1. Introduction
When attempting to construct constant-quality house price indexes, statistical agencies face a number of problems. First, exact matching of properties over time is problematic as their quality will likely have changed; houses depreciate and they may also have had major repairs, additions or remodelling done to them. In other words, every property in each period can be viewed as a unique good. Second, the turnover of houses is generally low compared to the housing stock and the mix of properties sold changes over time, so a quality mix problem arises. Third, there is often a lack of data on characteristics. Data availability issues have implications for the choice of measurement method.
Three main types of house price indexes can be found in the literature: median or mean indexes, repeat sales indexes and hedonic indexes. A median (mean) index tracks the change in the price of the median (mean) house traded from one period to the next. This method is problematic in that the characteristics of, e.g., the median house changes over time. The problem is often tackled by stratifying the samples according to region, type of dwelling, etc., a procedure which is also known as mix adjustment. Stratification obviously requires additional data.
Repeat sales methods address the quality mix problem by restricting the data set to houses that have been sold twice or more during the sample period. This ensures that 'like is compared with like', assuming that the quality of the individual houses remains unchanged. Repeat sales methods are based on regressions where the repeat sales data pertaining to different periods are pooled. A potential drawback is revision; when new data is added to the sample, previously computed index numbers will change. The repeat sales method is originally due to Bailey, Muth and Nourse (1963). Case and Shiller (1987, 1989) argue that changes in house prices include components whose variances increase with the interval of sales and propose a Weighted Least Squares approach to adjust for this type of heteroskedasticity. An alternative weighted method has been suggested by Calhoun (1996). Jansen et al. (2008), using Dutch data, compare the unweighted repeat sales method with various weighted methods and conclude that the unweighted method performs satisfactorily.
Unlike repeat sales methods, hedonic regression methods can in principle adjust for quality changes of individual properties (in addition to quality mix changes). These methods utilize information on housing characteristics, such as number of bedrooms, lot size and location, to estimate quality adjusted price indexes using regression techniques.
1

****************************************

Give all the entries again exactly; leave none out.

▶ _YOUR SOLUTION_
1. Introduction
When attempting to construct constant-quality house price indexes, statistical agencies face a number of problems. First, exact matching of properties over time is problematic as their quality will likely have changed; houses depreciate and they may also have had major repairs, additions or remodelling done to them. In other words, every property in each period can be viewed as a unique good. Second, the turnover of houses is generally low compared to the housing stock and the mix of properties sold changes over time, so a quality mix problem arises. Third, there is often a lack of data on characteristics. Data availability issues have implications for the choice of measurement method.
Three main types of house price indexes can be found in the literature: median or mean indexes, repeat sales indexes and hedonic indexes. A median (mean) index tracks the change in the price of the median (mean) house traded from one period to the next. This method is problematic in that the characteristics of, e.g., the median house changes over time. The problem is often tackled by stratifying the samples according to region, type of dwelling, etc., a procedure which is also known as mix adjustment. Stratification obviously requires additional data.
Repeat sales methods address the quality mix problem by restricting the data set to houses that have been sold twice or more during the sample period. This ensures that 'like is compared with like', assuming that the quality of the individual houses remains unchanged. Repeat sales methods are based on regressions where the repeat sales data pertaining to different periods are pooled. A potential drawback is revision; when new data is added to the sample, previously computed index numbers will change. The repeat sales method is originally due to Bailey, Muth and Nourse (1963). Case and Shiller (1987, 1989) argue that changes in house prices include components whose variances increase with the interval of sales and propose a Weighted Least Squares approach to adjust for this type of heteroskedasticity. An alternative weighted method has been suggested by Calhoun (1996). Jansen et al. (2008), using Dutch data, compare the unweighted repeat sales method with various weighted methods and conclude that the unweighted method performs satisfactorily.
Unlike repeat sales methods, hedonic regression methods can in principle adjust for quality changes of individual properties (in addition to quality mix changes). These methods utilize information on housing characteristics, such as number of bedrooms, lot size and location, to estimate quality adjusted price indexes using regression techniques.
1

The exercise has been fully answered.